Given data>
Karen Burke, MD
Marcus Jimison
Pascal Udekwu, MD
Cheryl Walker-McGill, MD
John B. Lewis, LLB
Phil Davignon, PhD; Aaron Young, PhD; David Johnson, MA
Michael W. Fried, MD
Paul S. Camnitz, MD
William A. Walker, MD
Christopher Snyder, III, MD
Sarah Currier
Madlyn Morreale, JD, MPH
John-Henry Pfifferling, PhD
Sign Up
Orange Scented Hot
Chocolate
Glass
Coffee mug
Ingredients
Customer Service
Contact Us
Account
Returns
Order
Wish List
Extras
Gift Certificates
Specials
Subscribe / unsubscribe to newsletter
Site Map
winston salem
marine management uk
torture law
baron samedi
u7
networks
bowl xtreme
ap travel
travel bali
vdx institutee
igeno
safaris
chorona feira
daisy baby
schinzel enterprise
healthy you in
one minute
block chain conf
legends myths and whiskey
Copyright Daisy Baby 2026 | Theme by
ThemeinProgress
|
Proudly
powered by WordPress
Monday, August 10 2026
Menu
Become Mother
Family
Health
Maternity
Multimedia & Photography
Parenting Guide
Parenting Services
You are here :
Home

What this task involves>
Edit the items above so that "Wish List" becomes "Saved Items", and leave every other line as it is.

Exercise answer>
Karen Burke, MD
Marcus Jimison
Pascal Udekwu, MD
Cheryl Walker-McGill, MD
John B. Lewis, LLB
Phil Davignon, PhD; Aaron Young, PhD; David Johnson, MA
Michael W. Fried, MD
Paul S. Camnitz, MD
William A. Walker, MD
Christopher Snyder, III, MD
Sarah Currier
Madlyn Morreale, JD, MPH
John-Henry Pfifferling, PhD
Sign Up
Orange Scented Hot
Chocolate
Glass
Coffee mug
Ingredients
Customer Service
Contact Us
Account
Returns
Order
Saved Items
Extras
Gift Certificates
Specials
Subscribe / unsubscribe to newsletter
Site Map
winston salem
marine management uk
torture law
baron samedi
u7
networks
bowl xtreme
ap travel
travel bali
vdx institutee
igeno
safaris
chorona feira
daisy baby
schinzel enterprise
healthy you in
one minute
block chain conf
legends myths and whiskey
Copyright Daisy Baby 2026 | Theme by
ThemeinProgress
|
Proudly
powered by WordPress
Monday, August 10 2026
Menu
Become Mother
Family
Health
Maternity
Multimedia & Photography
Parenting Guide
Parenting Services
You are here :
Home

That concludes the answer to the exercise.